My hike started with a good deed.
I know, right? Hella good way to start some time in the woods, yeah? Build up that karma, and get a little bit of a workout at the same time? Sign me up!
You see, dear reader, there was a tree blocking the road to the trailhead. Well… sort of blocking the road. The road was a loop, so… you could just go around, I guess. But who wants to go around? Not me! I’m an American, and I drive where I want!
I parked, I saw the tree, I pulled out my trusty hatchet from my trusty emergency stash in the trunk, and I used my trusty hands to trustily hack the tree apart. Great initial success!
After using the word “trusty” way too many times, I was on my way into the woods.
This seems to be a theme, in my blog, that I mention how it’s not really viable to write a blog about hiking. That it’s just walking, and that I can’t quite describe the feeling of being in the woods in a technological format. Maybe I should just write one post summarizing what it’s like to hike, and then link it to hiking posts?
I dono, we’ll see how I feel.
On this hike, I felt good. I felt strong, I felt calm(ish), and I enjoyed the weather. We were on the cusp between winter and summer, with quite a bit of snow on the ground but with warm breezes and long days shining bright light through the canopy.
I love hiking in the Pacific Northwest – the moss on the trees, and the hanging vegetation it’s not quite as verdant as West Virginia, but it’s just a different type of alive. It’s beautiful.
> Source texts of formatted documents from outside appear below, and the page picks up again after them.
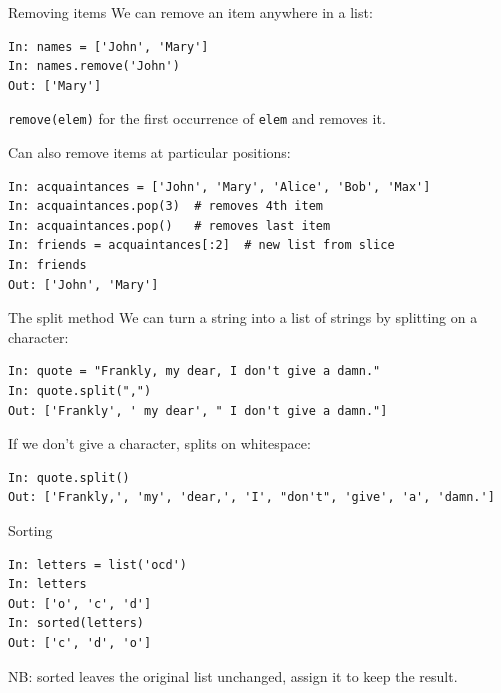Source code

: \documentclass[aspectratio=169,usenames,dvipsnames]{beamer}
\begin{document}
\begin{frame}[fragile]{Removing items}
We can remove an item anywhere in a list:
\begin{lstlisting} 
In: names = ['John', 'Mary']
In: names.remove('John')
Out: ['Mary']
\end{lstlisting}

\texttt{remove(elem)}  for the first occurrence of
\texttt{elem} and removes it.

\pause
\vspace{1em}
Can also remove items at particular positions:
\begin{lstlisting} 
In: acquaintances = ['John', 'Mary', 'Alice', 'Bob', 'Max']
In: acquaintances.pop(3)  # removes 4th item
In: acquaintances.pop()   # removes last item
In: friends = acquaintances[:2]  # new list from slice
In: friends
Out: ['John', 'Mary']
\end{lstlisting}

\end{frame}


\begin{frame}[fragile]{The split method}
We can turn a string into a list of strings
by splitting on a character:
\begin{lstlisting} 
In: quote = "Frankly, my dear, I don't give a damn."
In: quote.split(",")
Out: ['Frankly', ' my dear', " I don't give a damn."]
\end{lstlisting}

\pause
If we don't give a character, splits on whitespace:
\begin{lstlisting} 
In: quote.split()
Out: ['Frankly,', 'my', 'dear,', 'I', "don't", 'give', 'a', 'damn.']
\end{lstlisting}
\end{frame}


\begin{frame}[fragile]{Sorting}
\begin{lstlisting} 
In: letters = list('ocd')
In: letters
Out: ['o', 'c', 'd']
In: sorted(letters)
Out: ['c', 'd', 'o']
\end{lstlisting}

NB: sorted leaves the original list unchanged,
assign it to keep the result.
\end{frame}
\end{document}
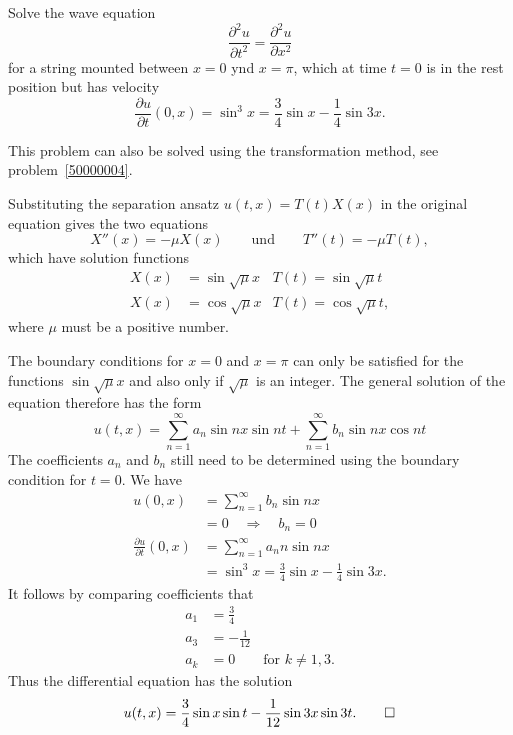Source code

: Solve the wave equation
\[
\frac{\partial^2 u}{\partial t^2}=\frac{\partial^2 u}{\partial x^2}
\]
for a string mounted between $x=0$ ynd $x=\pi$, which at time $t=0$
is in the rest position but has velocity
\[
\frac{\partial u}{\partial t}(0, x)
=
\sin^3 x=\frac34\sin x-\frac14\sin 3x.
\]

\begin{hinweis}
This problem can also be solved using the transformation method, see
problem~\ref{50000004}.
\end{hinweis}

\begin{loesung}
Substituting the separation ansatz 
$u(t,x)=T(t)X(x)$ in the original equation gives the two equations
\[
X''(x)=-\mu X(x)\qquad\text{und}\qquad T''(t)=-\mu T(t),
\]
which have solution functions
\begin{align*}
X(x)&=\sin\sqrt{\mu}x & T(t)=\sin\sqrt{\mu}t\\
X(x)&=\cos\sqrt{\mu}x & T(t)=\cos\sqrt{\mu}t,
\end{align*}
where $\mu$ must be a positive number.

The boundary conditions for $x=0$ and $x=\pi$ can only be satisfied for
the functions $\sin\sqrt{\mu}x$ and also only if $\sqrt{\mu}$ is an
integer.
The general solution of the equation therefore has the form
\[
u(t,x)
=
\sum_{n=1}^\infty a_n\sin nx \sin nt+\sum_{n=1}^\infty b_n\sin nx\cos nt
\]
The coefficients $a_n$ and $b_n$ still need to be determined using the
boundary condition for $t=0$.
We have
\begin{align*}
u(0,x)&=
\sum_{n=1}^\infty b_n\sin nx
\\
&=0\quad\Rightarrow\quad b_n=0
\\
\frac{\partial u}{\partial t}(0,x)
&=
\sum_{n=1}^\infty a_nn\sin nx
\\
&=
\sin^3 x=\frac34\sin x-\frac14\sin 3x.
\end{align*}
It follows by comparing coefficients that
\begin{align*}
a_1&=\frac34\\
a_3&=-\frac{1}{12}\\
a_k&=0\qquad\text{for $k\ne 1,3$.}
\end{align*}
Thus the differential equation has the solution
\[
u(t,x)
= \frac34\sin x \sin t -\frac1{12}\sin 3x \sin 3t.
\qedhere
\]
\end{loesung}
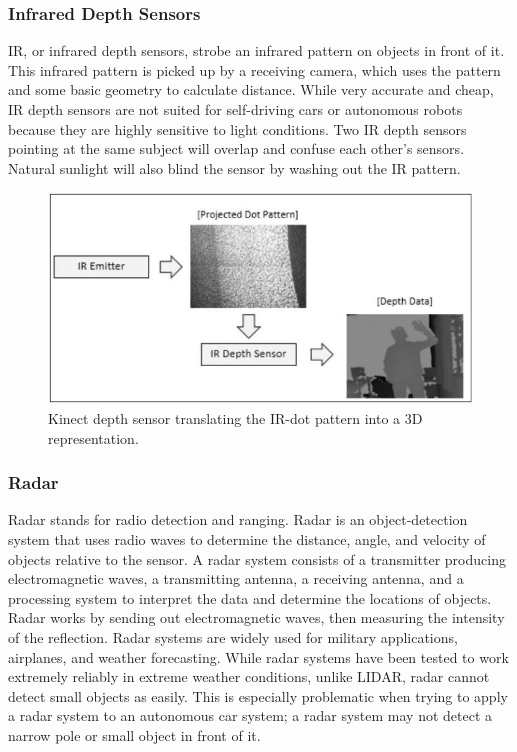 \documentclass[onecolumn, draftclsnofoot,10pt, compsoc]{IEEEtran}
\makeatletter
\newcommand\captionof[1]{\def\@captype{#1}\caption}
\makeatother
\begin{document}
\begin{singlespace}
		\subsubsection{Infrared Depth Sensors}
			IR, or infrared depth sensors, strobe an infrared pattern on objects in front of it.
			This infrared pattern is picked up by a receiving camera, which uses the pattern and some basic geometry to calculate distance.
			While very accurate and cheap, IR depth sensors are not suited for self-driving cars or autonomous robots because they are highly sensitive to light conditions.
			Two IR depth sensors pointing at the same subject will overlap and confuse each other's sensors.
			Natural sunlight will also blind the sensor by washing out the IR pattern. \cite{ibrahim_2018}

		\begin{figure}[H]
			\includegraphics[scale=0.5]{kinect_depth.jpg}
			\captionof{figure}{Kinect depth sensor translating the IR-dot pattern into a 3D representation. \cite{ibrahim_2018}}
			\label{kinect}
		\end{figure}

		\subsubsection{Radar}
			Radar stands for radio detection and ranging.
			Radar is an object-detection system that uses radio waves to determine the distance, angle, and velocity of objects relative to the sensor.
			A radar system consists of a transmitter producing electromagnetic waves, a transmitting antenna, a receiving antenna, and a processing system to interpret the data and determine the locations of objects.
			Radar works by sending out electromagnetic waves, then measuring the intensity of the reflection. 
			Radar systems are widely used for military applications, airplanes, and weather forecasting.
			While radar systems have been tested to work extremely reliably in extreme weather conditions, unlike LIDAR, radar cannot detect small objects as easily. 
			This is especially problematic when trying to apply a radar system to an autonomous car system; a radar system may not detect a narrow pole or small object in front of it. \cite{aus}



\end{singlespace}
\end{document}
I hiked, traversing from dirt to mud to snow and back again quite a few times. As I gained elevation though, the snow began winning out in the land-grab, and soon enough I was in a world of melting out snow. Bridges were non-existent, and the trail was on the verge of vanishing in the snow. Trail markers seemed to be absent, and frankly I couldn’t quite remember if they’d even been there the last time I was at Duffy…
I turned around, once the trail was fully lost at a river crossing.
If it was critical, I’m sure I could have found a safe crossing… there were quite a few options, though none had an obvious boot path leading through them. Some seemed more sketchy than others, but there were a few that could probably have supported my weight…
It wasn’t worth the risk, by any stretch of the imagination.
I still remember crashing through the snow on the trail to Elk Meadows, and I had no desire to recreate that “adventure” again, regardless of how sure I was of my safety. Duffy is pretty, sure, but remember the rule of the backcountry – “The mountains don’t care about you”.
I turned around, and headed home.
Through the rain and the sun, I drove back – happy in my hike, and absolutely content in how far I’d made it.